14 Cartoons About Corfu Kerkira That'll Brighten Your Day
If you were focusing back in school when you first read Homer, you have actually already 'checked out' Corfu, in the company of the crafty Odysseus. Near the end of his storm-tossed wanderings, and harried up until the last immediate by the wrathful sea-god click here Poseidon, Odysseus cleaned up on the shores of Scheria, land of the seafaring Phaiakians - they of the terrific rudderless ships - and was rescued by the daughter of King Alkinoos, the high and lovely Nausikaa, who was playing ball with her housemaids on a splendid beach.
Nausika's matchless beach was, we opinion, that of contemporary Paleokastritsa, still a kind of paradise in the world with azure waters, intimate coves, dramatic and verdant promontories - and still populated by gorgeous youths.
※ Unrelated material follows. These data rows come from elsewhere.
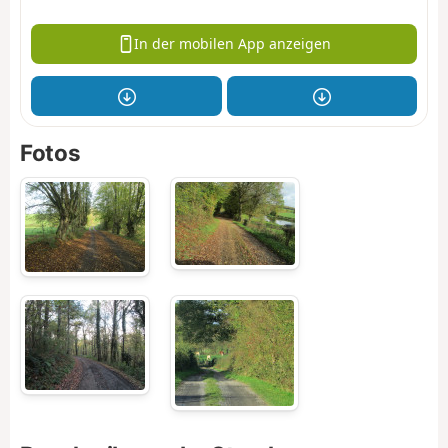
In der mobilen App anzeigen
Fotos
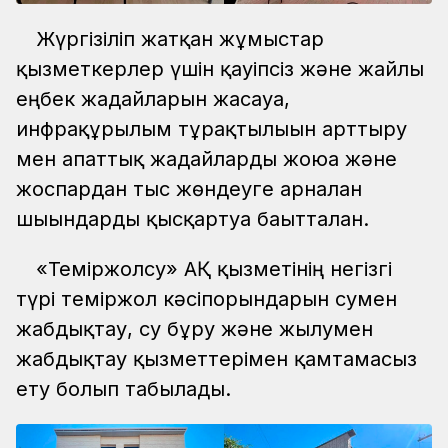
Жүргізіліп жатқан жұмыстар
қызметкерлер үшін қауіпсіз және жайлы
еңбек жағдайларын жасауға,
инфрақұрылым тұрақтылығын арттыру
мен апаттық жағдайларды жоюға және
жоспардан тыс жөндеуге арналған
шығындарды қысқартуға бағытталған.
«Теміржолсу» АҚ қызметінің негізгі
түрі теміржол кәсіпорындарын сумен
жабдықтау, су бұру және жылумен
жабдықтау қызметтерімен қамтамасыз
ету болып табылады.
Homer explains all of it lingeringly in Books V and VI of the Odyssey, and it is not tough to believe that it was on Corfu that Odysseus finally found a happy break from his long experience.
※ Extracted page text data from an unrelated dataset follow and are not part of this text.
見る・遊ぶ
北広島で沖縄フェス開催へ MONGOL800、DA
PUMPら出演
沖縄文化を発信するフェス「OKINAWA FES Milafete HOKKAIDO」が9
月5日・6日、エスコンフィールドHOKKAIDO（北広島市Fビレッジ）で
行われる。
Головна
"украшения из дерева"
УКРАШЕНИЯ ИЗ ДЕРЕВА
The image of the rudderless ship of the Phaiakian seamen is still quite in evidence on Corfu - on buildings and monuments, and used as a logo design for whatever from Corfiot travel companies to cruising clubs. Like all large, fertile islands, Corfu was primarily settled and pillaged by great powers with huge fleets. It wasn't so at the very start.
On Foot and by Sea They Came The very earliest visitors, Stone-Age hunter-gatherers, walked throughout from Epirus throughout the last terrific Ice Age, which began some 70,000 years back, but by 10,000 years ago the ice had melted, the Mediterranean had increased, and later visitors would have to come by boat. And come they did.
The ancient Egyptians were amongst the earliest visitors, and papyrelles, boats made of papyrus (bulrushes) of the type utilized by Nile Delta mariners, have been discovered on Corfu's west coast. In about 750BC, the Eretrians - from Euboea, north of Athens - colonised Corfu en path to Italy, beating the first documented occupants of the island, the Liburnians.
The Eretrians were followed by the Corinthians in 734BC, and it was they who first left substantial proof of their layover: city walls around their ancient town of Corcyra, located near the present day Mon Repos; kilns for shooting their distinctive ceramics; and grand structures, such asa the Temple of Artemis. Not much remains of Corinth's fantastic monuments - there have been too many other movers and shakers, plunderers and builders, who hauled off the ancient stones for use in their own bastions and estates. Skirmishes between the two fantastic marine powers continued, with the last fantastic conflagration, waged near the islets of Sybota in 433BC, triggering the terrific Peloponnesian War (431-404sC).